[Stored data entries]

******************************

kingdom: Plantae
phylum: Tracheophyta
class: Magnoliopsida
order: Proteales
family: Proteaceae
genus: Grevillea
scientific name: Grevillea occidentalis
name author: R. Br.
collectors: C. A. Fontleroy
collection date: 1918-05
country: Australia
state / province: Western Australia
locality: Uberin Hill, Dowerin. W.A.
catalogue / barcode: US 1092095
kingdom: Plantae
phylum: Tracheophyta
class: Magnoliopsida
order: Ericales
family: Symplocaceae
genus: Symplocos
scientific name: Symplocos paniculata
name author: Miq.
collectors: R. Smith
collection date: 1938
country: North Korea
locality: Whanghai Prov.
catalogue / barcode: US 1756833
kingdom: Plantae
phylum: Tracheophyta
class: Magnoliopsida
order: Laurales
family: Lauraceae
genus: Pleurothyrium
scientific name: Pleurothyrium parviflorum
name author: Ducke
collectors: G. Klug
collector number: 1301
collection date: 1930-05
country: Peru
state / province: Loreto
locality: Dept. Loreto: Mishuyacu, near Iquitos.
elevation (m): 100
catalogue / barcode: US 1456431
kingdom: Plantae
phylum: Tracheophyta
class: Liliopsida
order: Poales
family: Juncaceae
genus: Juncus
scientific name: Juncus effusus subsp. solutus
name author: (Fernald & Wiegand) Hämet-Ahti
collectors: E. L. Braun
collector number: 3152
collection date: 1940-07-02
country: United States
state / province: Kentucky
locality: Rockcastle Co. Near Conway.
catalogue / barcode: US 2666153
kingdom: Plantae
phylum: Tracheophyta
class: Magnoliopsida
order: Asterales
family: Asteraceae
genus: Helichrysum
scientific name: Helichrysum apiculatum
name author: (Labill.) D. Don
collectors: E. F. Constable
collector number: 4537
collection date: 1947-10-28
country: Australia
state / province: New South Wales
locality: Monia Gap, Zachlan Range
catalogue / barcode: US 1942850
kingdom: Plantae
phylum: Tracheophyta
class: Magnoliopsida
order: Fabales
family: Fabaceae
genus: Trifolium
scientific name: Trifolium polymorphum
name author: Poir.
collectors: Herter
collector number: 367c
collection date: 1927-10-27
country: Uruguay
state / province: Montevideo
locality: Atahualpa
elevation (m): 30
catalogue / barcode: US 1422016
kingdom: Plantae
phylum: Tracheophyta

******************************

Express the part of the material that opens with the line containing "state / province: Kentucky" and closes with the line containing "name author: Poir." as a Markdown table with two columns, Row and Line. Give each line its row number, and leave out any blank lines.

| Row | Line |
|---|---|
| 1 | state / province: Kentucky |
| 2 | locality: Rockcastle Co. Near Conway. |
| 3 | catalogue / barcode: US 2666153 |
| 4 | kingdom: Plantae |
| 5 | phylum: Tracheophyta |
| 6 | class: Magnoliopsida |
| 7 | order: Asterales |
| 8 | family: Asteraceae |
| 9 | genus: Helichrysum |
| 10 | scientific name: Helichrysum apiculatum |
| 11 | name author: (Labill.) D. Don |
| 12 | collectors: E. F. Constable |
| 13 | collector number: 4537 |
| 14 | collection date: 1947-10-28 |
| 15 | country: Australia |
| 16 | state / province: New South Wales |
| 17 | locality: Monia Gap, Zachlan Range |
| 18 | catalogue / barcode: US 1942850 |
| 19 | kingdom: Plantae |
| 20 | phylum: Tracheophyta |
| 21 | class: Magnoliopsida |
| 22 | order: Fabales |
| 23 | family: Fabaceae |
| 24 | genus: Trifolium |
| 25 | scientific name: Trifolium polymorphum |
| 26 | name author: Poir. |